REQUEST
Render the data as a numbered list, starting at the line containing "Rank the series" and ending with the last line of the data, both included. Omit the blank lines and the pictures.

PROVIDED INFORMATION
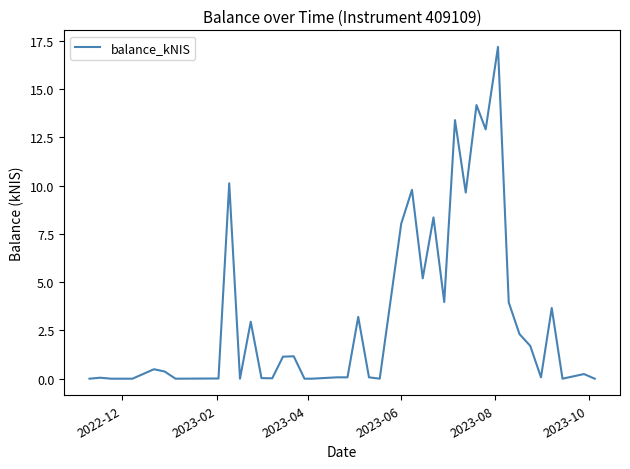

What is the sum of all values?

134.3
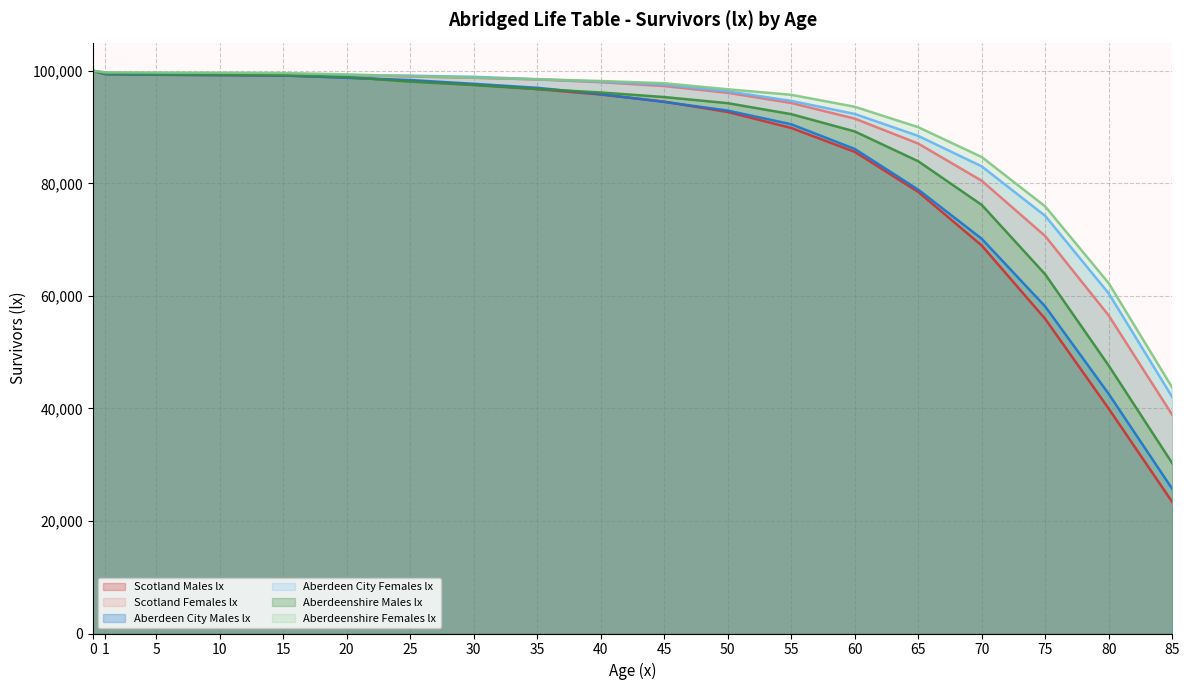

Rank the series at 20 from lowest to highest value.

Aberdeen City Males lx, Scotland Males lx, Aberdeenshire Males lx, Scotland Females lx, Aberdeen City Females lx, Aberdeenshire Females lx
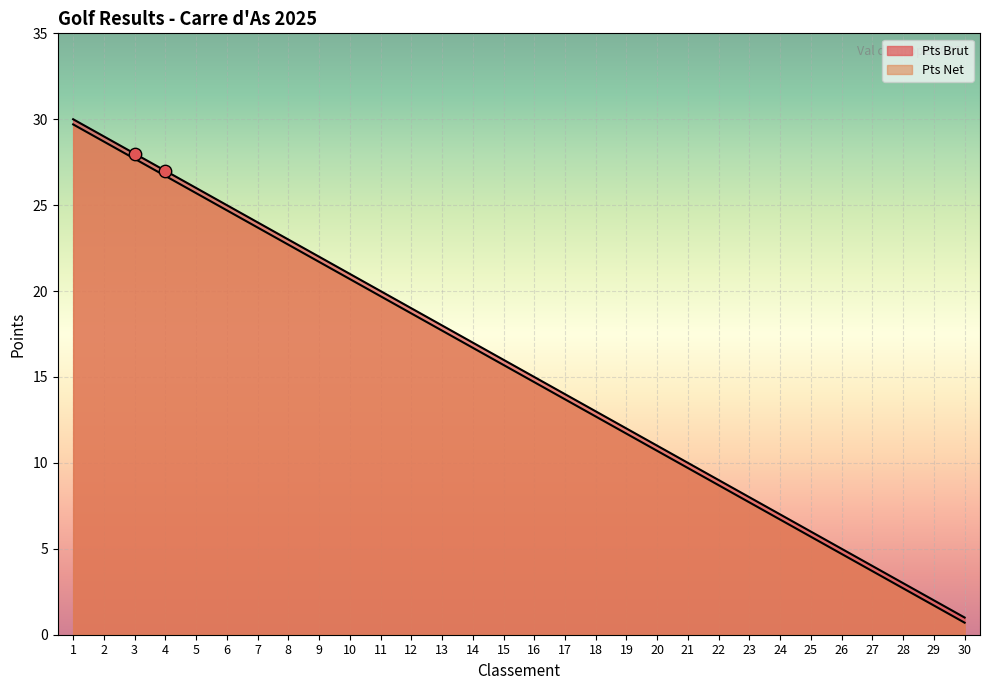

At how many categories does at least one series exceed 21?

9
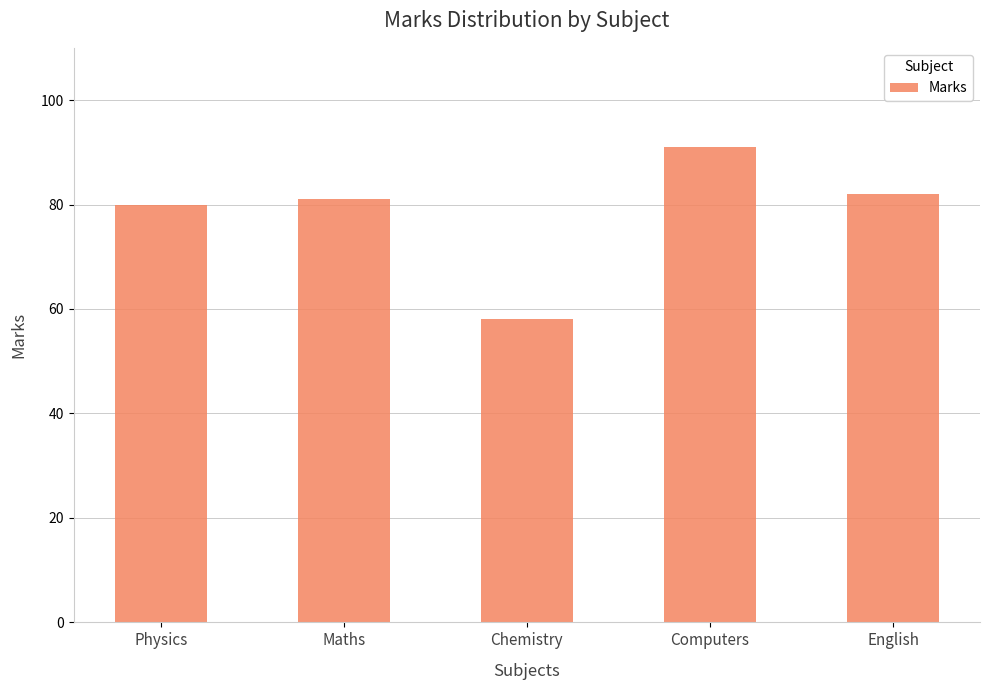

What position from the left is Computers?

4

RESPONSE BELOW
1. Rank the series at 20 from lowest to highest value.
2. Aberdeen City Males lx, Scotland Males lx, Aberdeenshire Males lx, Scotland Females lx, Aberdeen City Females lx, Aberdeenshire Females lx
3. At how many categories does at least one series exceed 21?
4. 9
5. What position from the left is Computers?
6. 4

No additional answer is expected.